If you want to see the full machine state as a text file, do (secd 'dump)
- the machine state will be serialized into file secdstate.dump
.
Garbage collection
(secd 'gc)
implements Mark&Sweep GC. See secd_mark_and_sweep_gc()
in memory.c
for details.
Symbol storage. Symbol strings are stored in the symstore: it's a list of bytevector buffers in the array heap. Symbols are only created and can't be deleted (like in EVM, this allows to avoid reallocation of symbol on each repeated function call). Symbol string pointers are unique: if such symbol string already exists, a pointer to the existing string is shared, otherwise full (32-bit) hash of the string and this string with ending '\0' is appended into the last buffer in the symstore; if there is no space in that buffer, a new buffer is allocated. String lookup is implemented by a chained rebalancing hashtable that points to a symbol string by symbol hash.
Input/output: READ
/PRINT
are implemented as built-in opcodes in C code. Scheme ports are half-implemented at the moment (see the list of native I/O functions). (load "path/to/file.scm")
is implemented by the interpreter.
To use a port for READ/PRINT, override variables *stdin*
and *stdout*
respectively:
(let ((*stdin* (open-input-string "(+ 2 2)"))) (read)) ;=> '(+ 2 2)
Tail-recursion: added tail-recursive calls optimization.

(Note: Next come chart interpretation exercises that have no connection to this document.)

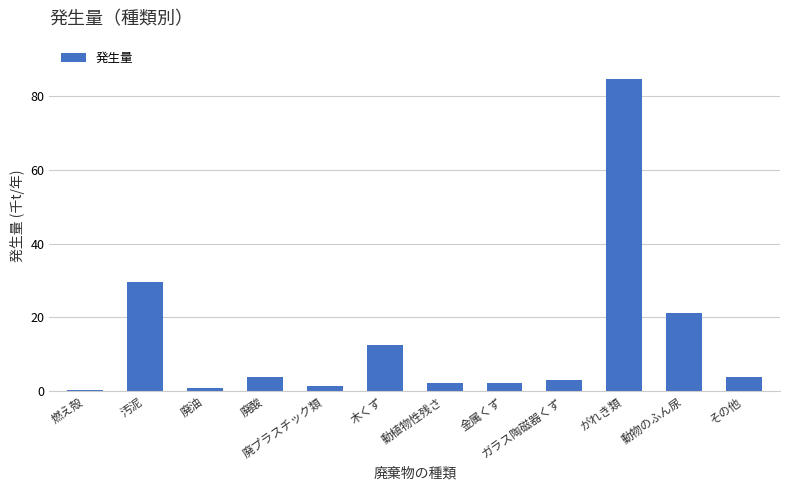

True or false: the data shows 84.6 at がれき類.

True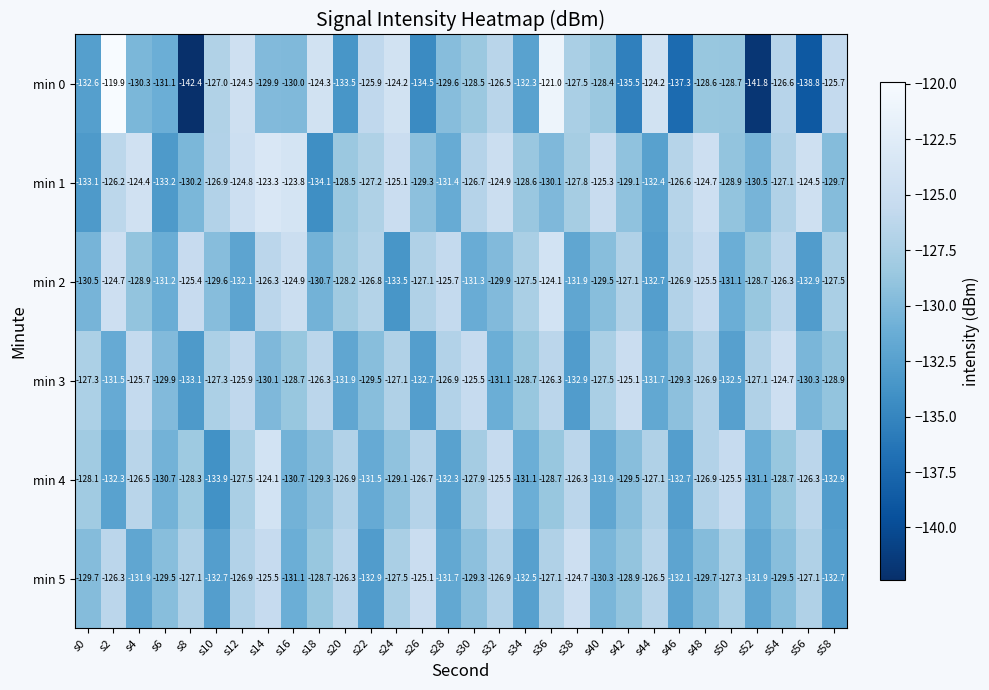

Where is min 2 nearest to the value -128?

s20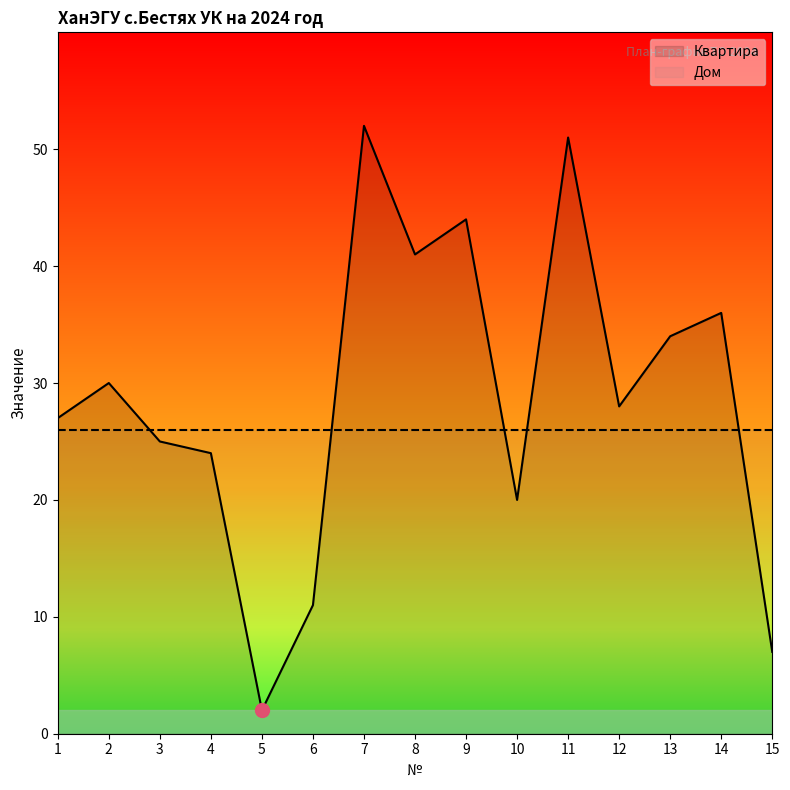

Rank the categories by value from highest to lowest.

7, 11, 9, 8, 14, 13, 2, 12, 1, 3, 4, 10, 6, 15, 5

The criterion for tail-recursion optimization: given a function A which calls a function B, which calles a function C, if B does not mess the stack after C call (that is, returns the value produced by C to A), we can drop saving B state (its S,E,C) on the dump when calling C. "Not messing the stack" means that there are no commands other than JOIN
, RTN
and combo CONS CAR
(used by the Scheme compiler to implement (begin)
forms) between AP
in B and B's RTN
. Also all SEL
return points saved on the dump must be dropped.
The check for validity of TR optimization is done by function new_dump_if_tailrec()
in interp.c
for every AP.
Tail-recursion modifies AP operation to not save S,E,C of the current function on the dump, also dropping all conditional branches return points saved on the dump:
AP (with TR) : ( ((args c').e').argv.s, e, AP.c, j1.j2...jN.d)
-> (nil, frame(args, argv).e', c', d)
where j1, j2, ..., jN are jump return points saved by SELs in the current function.
RTN : not changed, it just loads A's state from the dump in C's `RTN`.
Continuations
SECDScheme supports compiling call/cc
using a special opcode, APCC. Captured continuations may be called just like a function that takes a single argument:
;;;; Example #1
>>
(define (any pred lst)
(call/cc (lambda (return)
(for-each
(lambda (x) (if (pred x)
(return #t) ;; jump out, returning #t instead of call/cc body
#f)) lst)
#f)))
;; Example #2
>> (define cc (box #f))
>> (define (val!) (call/cc (lambda (k) (box-set! cc k) 1)))
>> (+ 1 (* 10 (val!)))
11
>> ((box-ref cc) 2)
21
>> ((box-ref cc) 3)
31